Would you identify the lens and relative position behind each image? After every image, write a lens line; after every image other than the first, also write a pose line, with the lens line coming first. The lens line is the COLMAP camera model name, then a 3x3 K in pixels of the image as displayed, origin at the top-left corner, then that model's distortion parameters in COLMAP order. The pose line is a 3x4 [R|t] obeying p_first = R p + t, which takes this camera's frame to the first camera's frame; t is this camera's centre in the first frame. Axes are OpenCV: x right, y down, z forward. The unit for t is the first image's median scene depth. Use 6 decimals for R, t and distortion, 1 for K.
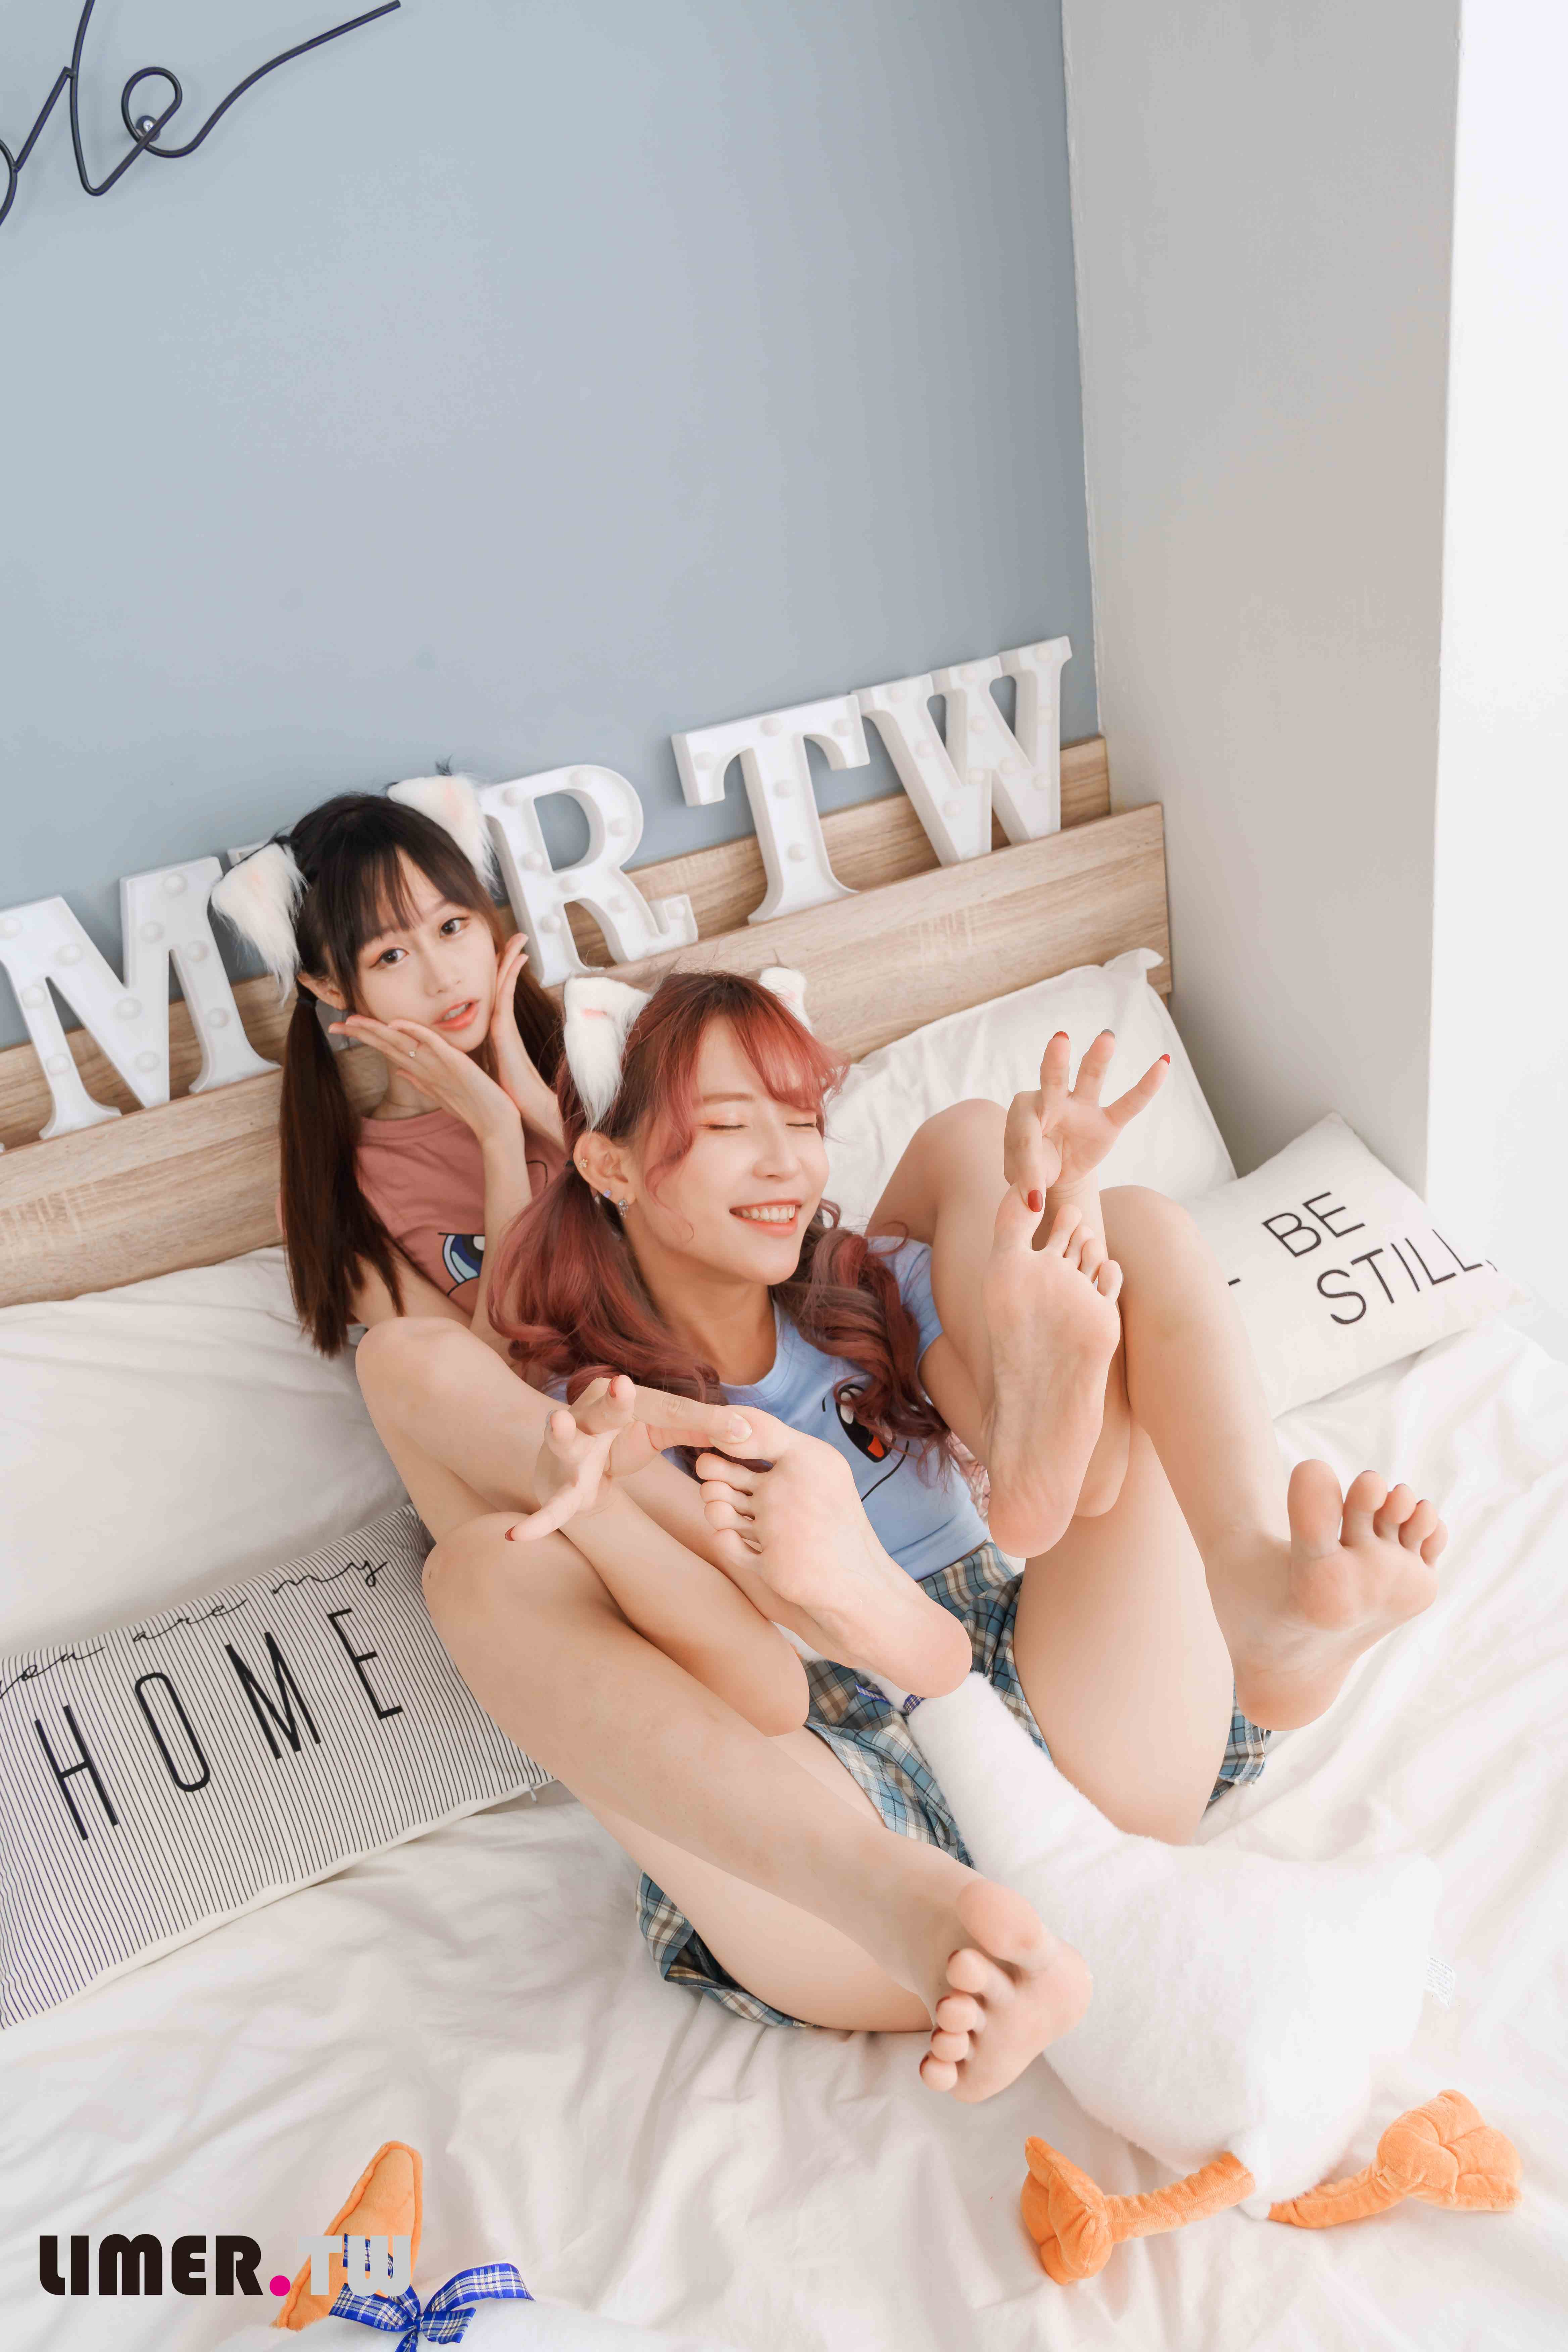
lens RADIAL K [[1954.3, 0, 859.1], [0, 1954.3, 1214.6], [0, 0, 1]] dist [0.008893, 0.006292]
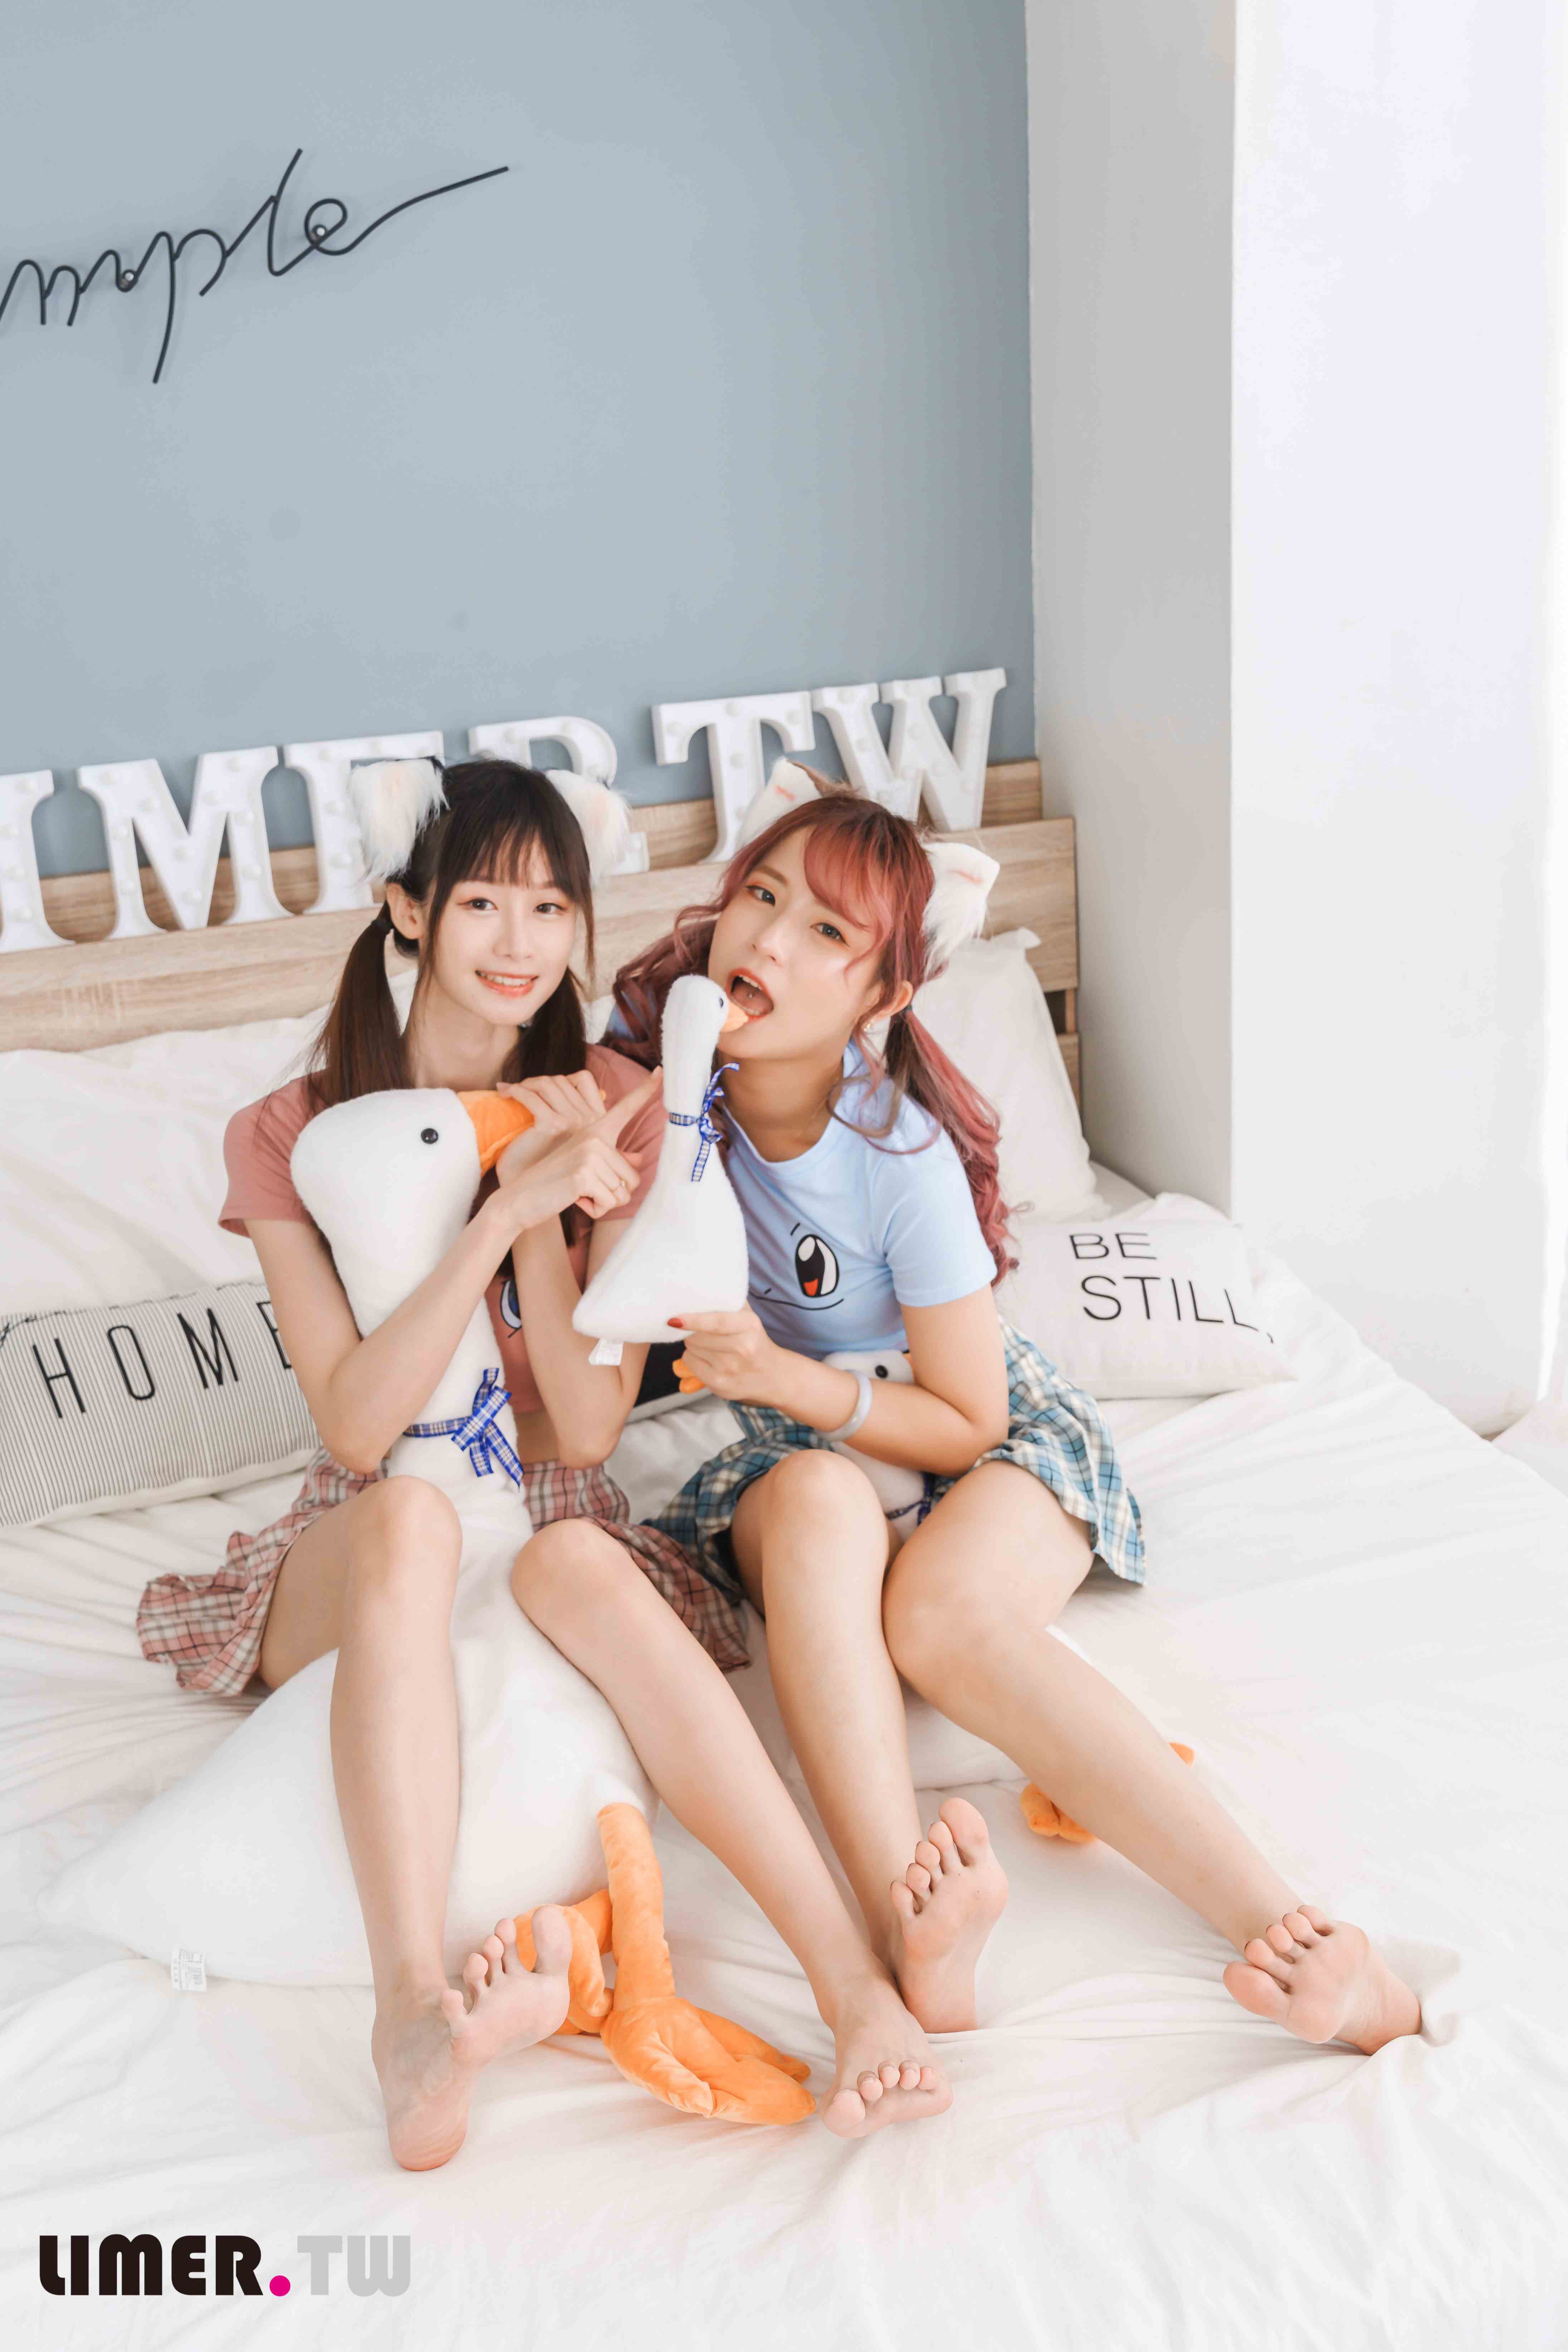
lens RADIAL K [[2848.1, 0, 834.0], [0, 2848.1, 1056.1], [0, 0, 1]] dist [0.015253, 0.030134]
pose [[0.986796, 0.125065, -0.102922, 0.229245], [-0.140763, 0.976539, -0.162965, 0.244336], [0.080126, 0.175301, 0.981249, -0.701766]]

> What to do
Rewrite all the material above with "image" replaced by "photo" everywhere and nothing else changed. Leave out the pictures.

> Result
Would you identify the lens and relative position behind each photo? After every photo, write a lens line; after every photo other than the first, also write a pose line, with the lens line coming first. The lens line is the COLMAP camera model name, then a 3x3 K in pixels of the photo as displayed, origin at the top-left corner, then that model's distortion parameters in COLMAP order. The pose line is a 3x4 [R|t] obeying p_first = R p + t, which takes this camera's frame to the first camera's frame; t is this camera's centre in the first frame. Axes are OpenCV: x right, y down, z forward. The unit for t is the first photo's median scene depth. Use 6 decimals for R, t and distortion, 1 for K.
lens RADIAL K [[1954.3, 0, 859.1], [0, 1954.3, 1214.6], [0, 0, 1]] dist [0.008893, 0.006292]
lens RADIAL K [[2848.1, 0, 834.0], [0, 2848.1, 1056.1], [0, 0, 1]] dist [0.015253, 0.030134]
pose [[0.986796, 0.125065, -0.102922, 0.229245], [-0.140763, 0.976539, -0.162965, 0.244336], [0.080126, 0.175301, 0.981249, -0.701766]]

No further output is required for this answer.